[Dataset excerpts]
☆ ☆ ☆ ☆ ☆
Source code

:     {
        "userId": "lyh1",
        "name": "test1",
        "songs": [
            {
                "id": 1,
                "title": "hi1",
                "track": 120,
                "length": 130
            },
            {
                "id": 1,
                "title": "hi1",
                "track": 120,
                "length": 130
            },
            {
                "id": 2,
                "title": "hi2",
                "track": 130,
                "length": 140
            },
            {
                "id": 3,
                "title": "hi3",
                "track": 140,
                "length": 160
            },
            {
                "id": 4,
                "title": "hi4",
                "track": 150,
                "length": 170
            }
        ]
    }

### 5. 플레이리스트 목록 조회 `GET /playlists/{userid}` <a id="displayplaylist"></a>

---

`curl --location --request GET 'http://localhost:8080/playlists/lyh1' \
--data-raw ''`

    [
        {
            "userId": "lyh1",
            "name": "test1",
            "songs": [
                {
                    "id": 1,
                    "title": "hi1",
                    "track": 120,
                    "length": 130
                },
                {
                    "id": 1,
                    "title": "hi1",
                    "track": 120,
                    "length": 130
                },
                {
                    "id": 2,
☆ ☆ ☆ ☆ ☆
**Work to be completed**
Reading through the preceding records, tally each line that holds the word "track" and give the tally by itself.

**Your response**
7